SEPARATE OPINION OF JUDGE SERGIO GARCÍA RAMÍREZ IN RELATION TO THE
JUDGMENT OF THE INTER-AMERICAN COURT OF HUMAN RIGHTS OF AUGUST 12,
2008, IN THE CASE OF HELIODORO-PORTUGAL (PANAMA)
1.
I concurred with the adoption of the judgment delivered in this case, which declared
that the facts that were subject to the temporal and material jurisdiction of the InterAmerican Court violated human rights. Nevertheless, I consider it pertinent to make some
additional observations on the principal fact sub judice, the forced disappearance of Mr.

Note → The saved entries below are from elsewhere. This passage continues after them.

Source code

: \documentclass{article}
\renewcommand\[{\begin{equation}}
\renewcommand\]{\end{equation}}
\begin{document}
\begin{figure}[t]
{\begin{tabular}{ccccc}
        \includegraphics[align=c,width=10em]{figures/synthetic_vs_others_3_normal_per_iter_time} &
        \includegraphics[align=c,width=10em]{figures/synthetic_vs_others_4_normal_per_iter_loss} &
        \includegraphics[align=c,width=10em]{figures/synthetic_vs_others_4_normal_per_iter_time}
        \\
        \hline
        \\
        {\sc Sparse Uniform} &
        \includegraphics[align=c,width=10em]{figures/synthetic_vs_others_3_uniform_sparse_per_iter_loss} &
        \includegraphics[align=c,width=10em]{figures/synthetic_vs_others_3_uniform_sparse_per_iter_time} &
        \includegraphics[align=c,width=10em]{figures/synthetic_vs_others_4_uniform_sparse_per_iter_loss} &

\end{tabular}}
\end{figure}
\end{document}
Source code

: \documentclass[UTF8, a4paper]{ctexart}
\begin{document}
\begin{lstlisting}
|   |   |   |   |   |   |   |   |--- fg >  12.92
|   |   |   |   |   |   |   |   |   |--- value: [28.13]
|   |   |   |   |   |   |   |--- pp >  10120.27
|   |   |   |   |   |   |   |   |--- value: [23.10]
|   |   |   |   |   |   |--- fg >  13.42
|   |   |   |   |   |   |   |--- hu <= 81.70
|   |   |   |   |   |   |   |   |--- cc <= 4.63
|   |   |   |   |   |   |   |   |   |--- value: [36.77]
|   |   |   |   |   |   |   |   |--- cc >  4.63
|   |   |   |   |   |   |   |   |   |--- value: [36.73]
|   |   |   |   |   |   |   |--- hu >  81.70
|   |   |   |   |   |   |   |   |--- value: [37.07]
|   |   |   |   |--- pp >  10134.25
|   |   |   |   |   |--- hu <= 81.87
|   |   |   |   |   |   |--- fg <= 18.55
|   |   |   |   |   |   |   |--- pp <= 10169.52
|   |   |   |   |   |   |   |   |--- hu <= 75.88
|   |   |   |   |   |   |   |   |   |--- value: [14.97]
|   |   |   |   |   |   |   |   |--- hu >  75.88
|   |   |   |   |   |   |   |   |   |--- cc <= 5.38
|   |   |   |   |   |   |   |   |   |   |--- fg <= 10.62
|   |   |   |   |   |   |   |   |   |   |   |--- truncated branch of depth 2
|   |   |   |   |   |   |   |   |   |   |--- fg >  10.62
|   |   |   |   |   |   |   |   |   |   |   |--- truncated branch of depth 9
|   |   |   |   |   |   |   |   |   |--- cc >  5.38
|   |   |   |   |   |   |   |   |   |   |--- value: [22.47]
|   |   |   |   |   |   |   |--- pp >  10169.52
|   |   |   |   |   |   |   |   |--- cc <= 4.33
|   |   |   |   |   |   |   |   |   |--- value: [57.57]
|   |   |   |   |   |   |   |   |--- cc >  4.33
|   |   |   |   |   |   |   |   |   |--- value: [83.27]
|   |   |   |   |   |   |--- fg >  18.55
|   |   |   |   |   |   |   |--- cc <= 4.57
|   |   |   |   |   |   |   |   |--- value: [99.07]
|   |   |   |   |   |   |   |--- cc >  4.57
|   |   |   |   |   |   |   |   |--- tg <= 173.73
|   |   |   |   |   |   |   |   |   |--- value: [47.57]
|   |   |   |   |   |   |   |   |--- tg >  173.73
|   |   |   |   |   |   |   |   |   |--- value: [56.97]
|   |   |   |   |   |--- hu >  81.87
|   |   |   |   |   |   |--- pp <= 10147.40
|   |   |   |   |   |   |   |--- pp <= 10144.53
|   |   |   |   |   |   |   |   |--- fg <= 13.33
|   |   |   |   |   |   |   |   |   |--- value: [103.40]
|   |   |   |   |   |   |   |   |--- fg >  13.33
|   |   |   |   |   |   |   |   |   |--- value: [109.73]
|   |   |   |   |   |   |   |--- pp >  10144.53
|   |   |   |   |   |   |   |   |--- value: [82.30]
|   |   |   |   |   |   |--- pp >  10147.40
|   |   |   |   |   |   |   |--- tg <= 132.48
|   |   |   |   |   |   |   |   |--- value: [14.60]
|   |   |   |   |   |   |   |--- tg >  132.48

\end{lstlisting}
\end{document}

Portugal. This is the fact to which the Court paid most attention, because another extremely
serious fact – the deprivation of life by extrajudicial execution – was outside its jurisdiction
ratione temporis, taking into account the date on which it probably occurred and the date on
which the State accepted the Court’s compulsory jurisdiction.
2.
The frequency and relevance of the cases of forced disappearance submitted to the
Court’s consideration should be emphasized once again. The Court commenced the exercise of
its contentious jurisdiction several decades ago by hearing such cases. At that time, the 1994
Inter-American Convention on Forced Disappearance of Persons did not exist (nor did the
Inter-American Convention to Prevent and Punish Torture). Consequently, the Court had to
elaborate its own concepts in this regard, which would pave the way to the subsequent
thinking within the inter-American human rights system. The development of these concepts
by the Court in unique decisions – particularly, the well-respected judgment in the Velásquez
Rodríguez (Honduras) case – established the continuing (or continuous) nature of this
violation, involving multiple offenses, and this has had significant consequences for the
jurisdictional exercise.
3.
In these pioneering decisions, widely-known and often cited in America and in Europe,
the Court expressed its most energetic condemnation of the forced disappearances that State
agents – organized by “high spheres of power” or acting on their own initiative – have used to
repress groups or individuals they classify as enemies of the established order and, therefore,
targets of extraordinarily serious acts and omissions. This is just one more example of a
deplorable manifestation of certain concepts of public reaction against “enemies” selected by
the political powers for intimidation and punishment.
4.
In view of the fact that, nowadays, we have an inter-American instrument on forced
disappearance (in contrast to before 1994), we can and must use the definition that this
document provides. It includes the generally-recognized elements of this unlawful conduct.
Let us recall the words of Article II: “For the purposes of this Convention, forced
disappearance is considered to be the act of depriving a person or persons of his or their
freedom, in whatever way, perpetrated by agents of the state or by persons or groups of
persons acting with the authorization, support, or acquiescence of the State, followed by an
absence of information or a refusal to acknowledge that deprivation of freedom or to give
information on the whereabouts of that person, thereby impeding his or her recourse to the
applicable legal remedies and procedural guarantees.”
5.
I am not forgetting that this precept starts out by stating: “For the purposes of this
Convention” (which was also directly applied by the Court in the case which occupies my
attention at this time), and I will not take into account the possibility – which has not been
referred to and examined – that there could be another concept of forced disappearance for
different purposes than those of the 1994 Convention and, in brief, of the inter-American
corpus juris in accordance with which the Court exercises its material jurisdiction. Evidently, I
am not saying that it is impossible or undesirable to reformulate this definition. I am merely
noting that, currently, the Inter-American Court’s examination of cases is based on it, and this
is how the Court interprets the American Convention on Human Rights itself, when pertinent.